Bereitgestellter Auszug
◆ ◆ ◆
# Herz oder Kiemenstich



## Der_Glücklose (29. Mai 2003)

.....


----------



## AngelChris (29. Mai 2003)

also ich benutze immer den herzstich
hab aber keinen bestimmten grund dafür


----------



## hsobolewski (29. Mai 2003)

Ich steche zwar meine Fische auch generell über die Kiemen. Doch es ist im Prinzip nichts anderes wie ein Herzstich. Da man ja nichts anderes macht wie ins Herz zu stechen. Denn alleine in die Kiemen zu stechen bringt leider erst sehr spät etwas und dient nicht gerade zum sicheren, schnellen Töten.


----------



## Schleie! (29. Mai 2003)

Herz!
Außer, wenn wir einen Fisch (Fischkopf) Präparieren wollen, dann Kiemen!


----------



## Patrick86 (29. Mai 2003)

Hallo Leute!

Ich benutze grundsätzlich den Kiemenstich(-schnitt).
Bei diesen Verfahren kann man sich wenigstens sicher sein, dass der Fisch nichts mehr merkt, da die Nervenstränge gekappt werden.
Kommt aber meistens auf die Situation drauf an.
Wenn schnell gehen soll, benutze ich auch mal den Herzstich.


----------



## nachoman (29. Mai 2003)

Sofern ich einen Fisch überhaupt mitnehme mache ich den Herzstich und anschließend noch den Kiemenschnitt. Doppelt hält zwar nicht unbedingt besser aber ich kann mir sicher sein, dasss der Fisch tot ist.:m


----------



## Jirko (29. Mai 2003)

> _Original geschrieben von Patrick86 _
> *... ich benutze grundsätzlich den Kiemenstich(-schnitt).
◆ ◆ ◆
Datenauszüge
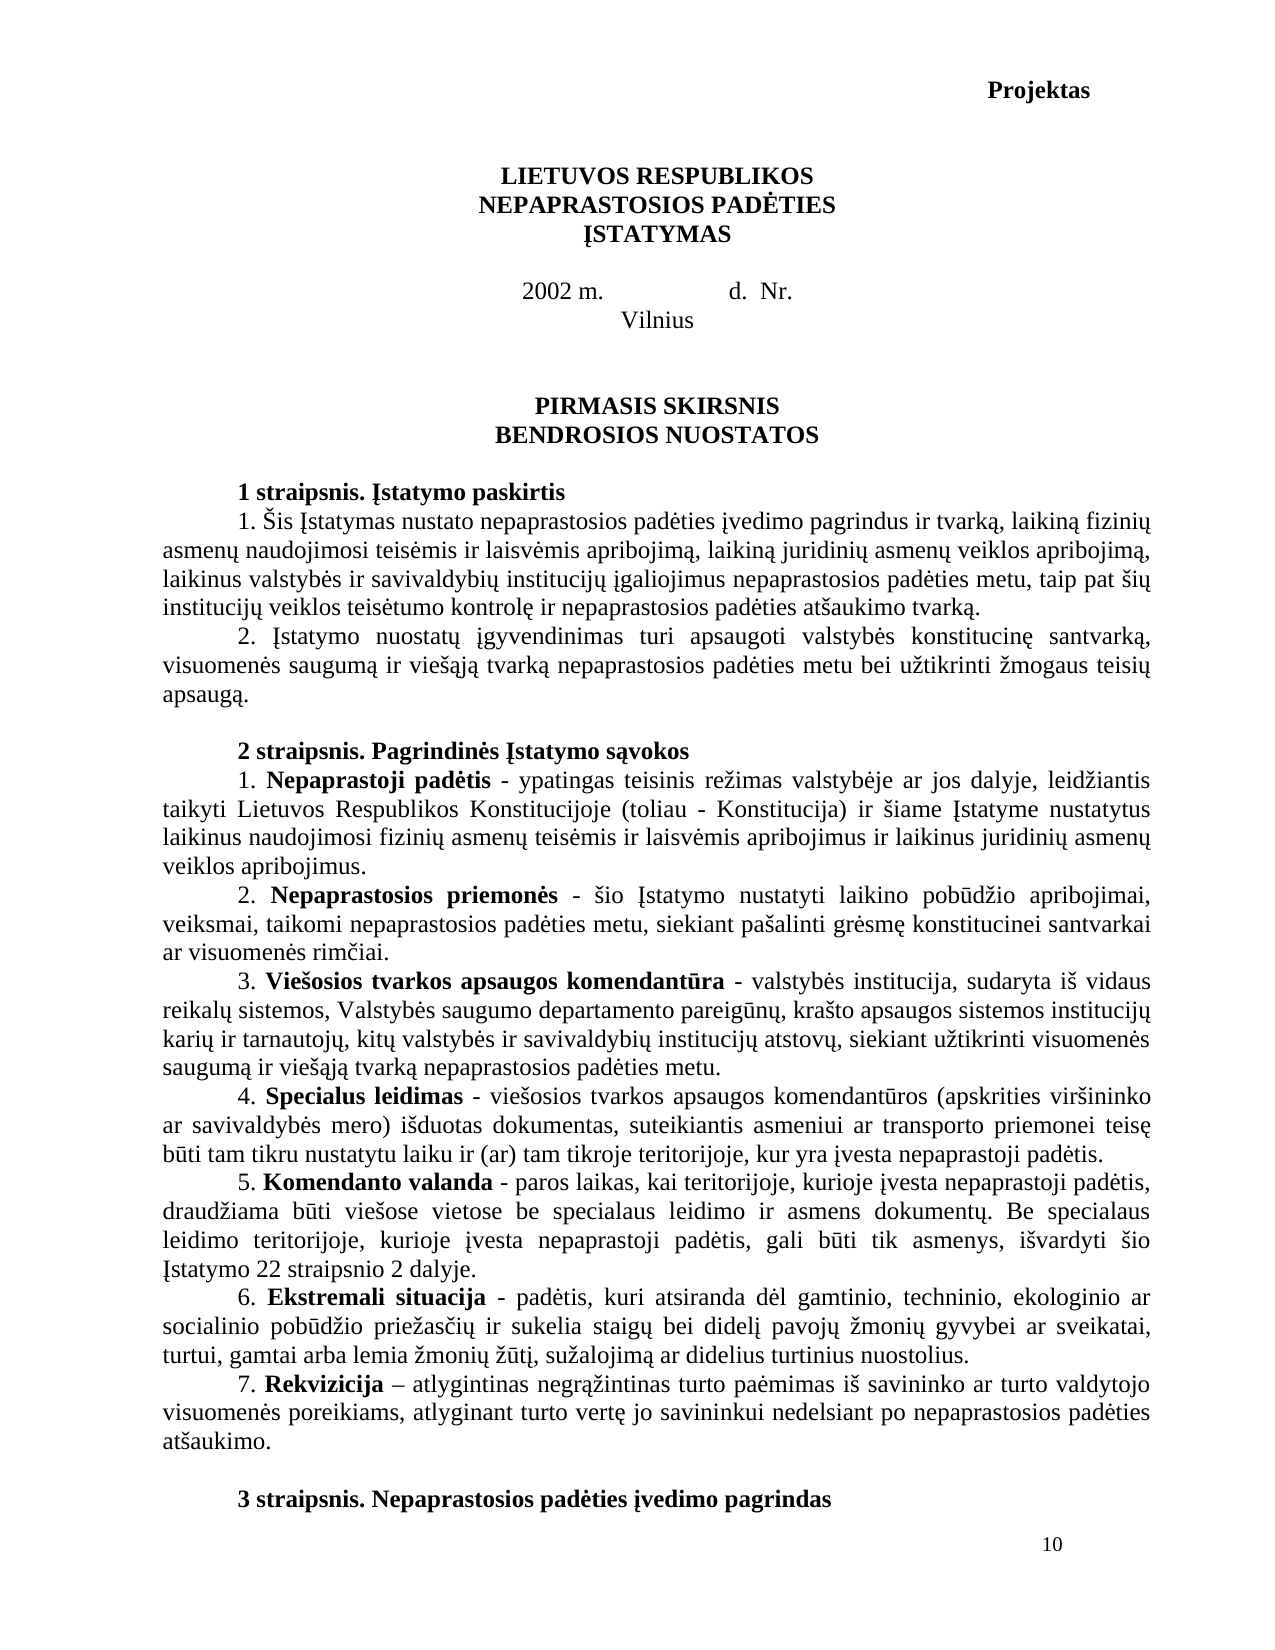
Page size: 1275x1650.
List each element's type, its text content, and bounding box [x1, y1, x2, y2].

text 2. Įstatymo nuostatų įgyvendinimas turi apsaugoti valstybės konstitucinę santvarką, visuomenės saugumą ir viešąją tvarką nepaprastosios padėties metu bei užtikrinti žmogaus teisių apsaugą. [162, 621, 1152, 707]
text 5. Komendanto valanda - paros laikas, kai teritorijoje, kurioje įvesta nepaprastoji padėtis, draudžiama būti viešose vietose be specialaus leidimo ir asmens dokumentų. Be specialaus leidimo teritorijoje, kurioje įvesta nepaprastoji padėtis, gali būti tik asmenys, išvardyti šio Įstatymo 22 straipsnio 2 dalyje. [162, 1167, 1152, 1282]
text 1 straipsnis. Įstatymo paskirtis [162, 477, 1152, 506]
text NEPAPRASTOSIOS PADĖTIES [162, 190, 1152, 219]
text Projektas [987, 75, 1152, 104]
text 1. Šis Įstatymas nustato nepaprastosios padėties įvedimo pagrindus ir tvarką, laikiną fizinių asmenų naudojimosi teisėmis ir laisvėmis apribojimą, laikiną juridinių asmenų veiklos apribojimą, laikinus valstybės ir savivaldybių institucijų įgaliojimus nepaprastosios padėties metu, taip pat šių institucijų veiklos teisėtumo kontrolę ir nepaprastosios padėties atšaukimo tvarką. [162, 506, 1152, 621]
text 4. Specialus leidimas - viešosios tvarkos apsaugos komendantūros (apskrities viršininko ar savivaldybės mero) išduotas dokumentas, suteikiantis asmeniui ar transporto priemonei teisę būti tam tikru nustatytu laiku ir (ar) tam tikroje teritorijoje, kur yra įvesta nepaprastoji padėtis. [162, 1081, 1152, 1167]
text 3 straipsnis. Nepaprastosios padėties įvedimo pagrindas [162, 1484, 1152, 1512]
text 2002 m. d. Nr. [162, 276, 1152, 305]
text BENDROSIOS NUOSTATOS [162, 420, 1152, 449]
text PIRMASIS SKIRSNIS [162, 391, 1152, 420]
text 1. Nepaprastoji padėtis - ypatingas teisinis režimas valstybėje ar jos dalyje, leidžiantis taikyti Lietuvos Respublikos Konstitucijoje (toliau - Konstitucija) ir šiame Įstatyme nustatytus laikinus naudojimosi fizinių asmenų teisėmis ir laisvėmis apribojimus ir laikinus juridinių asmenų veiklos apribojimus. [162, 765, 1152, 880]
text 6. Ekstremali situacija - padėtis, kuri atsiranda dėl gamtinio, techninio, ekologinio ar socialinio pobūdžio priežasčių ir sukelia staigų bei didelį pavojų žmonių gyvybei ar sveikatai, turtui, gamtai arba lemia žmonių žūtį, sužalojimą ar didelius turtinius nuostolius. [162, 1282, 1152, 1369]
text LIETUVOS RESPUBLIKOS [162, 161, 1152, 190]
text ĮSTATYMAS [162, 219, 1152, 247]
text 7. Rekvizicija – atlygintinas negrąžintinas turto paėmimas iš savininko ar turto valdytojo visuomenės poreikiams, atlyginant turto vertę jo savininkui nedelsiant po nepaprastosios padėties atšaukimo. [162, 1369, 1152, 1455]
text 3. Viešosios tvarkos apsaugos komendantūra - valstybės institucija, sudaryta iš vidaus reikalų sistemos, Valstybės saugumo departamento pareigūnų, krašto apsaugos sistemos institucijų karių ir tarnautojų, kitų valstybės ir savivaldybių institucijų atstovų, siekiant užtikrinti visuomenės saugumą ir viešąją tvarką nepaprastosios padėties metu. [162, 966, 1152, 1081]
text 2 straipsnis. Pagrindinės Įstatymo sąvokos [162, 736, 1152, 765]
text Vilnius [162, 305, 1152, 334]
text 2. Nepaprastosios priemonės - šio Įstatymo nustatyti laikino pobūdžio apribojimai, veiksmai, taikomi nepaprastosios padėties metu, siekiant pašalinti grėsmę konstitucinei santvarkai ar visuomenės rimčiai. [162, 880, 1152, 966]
◆ ◆ ◆
Ziel
Übertragen Sie diesen Satz aus dem Forumsthread über Herz- oder Kiemenstich ins Englische: „Bei diesen Verfahren kann man sich wenigstens sicher sein, dass der Fisch nichts mehr merkt, da die Nervenstränge gekappt werden.“

Lösung
With these methods, you can at least be sure that the fish no longer feels anything, since the nerve cords are severed.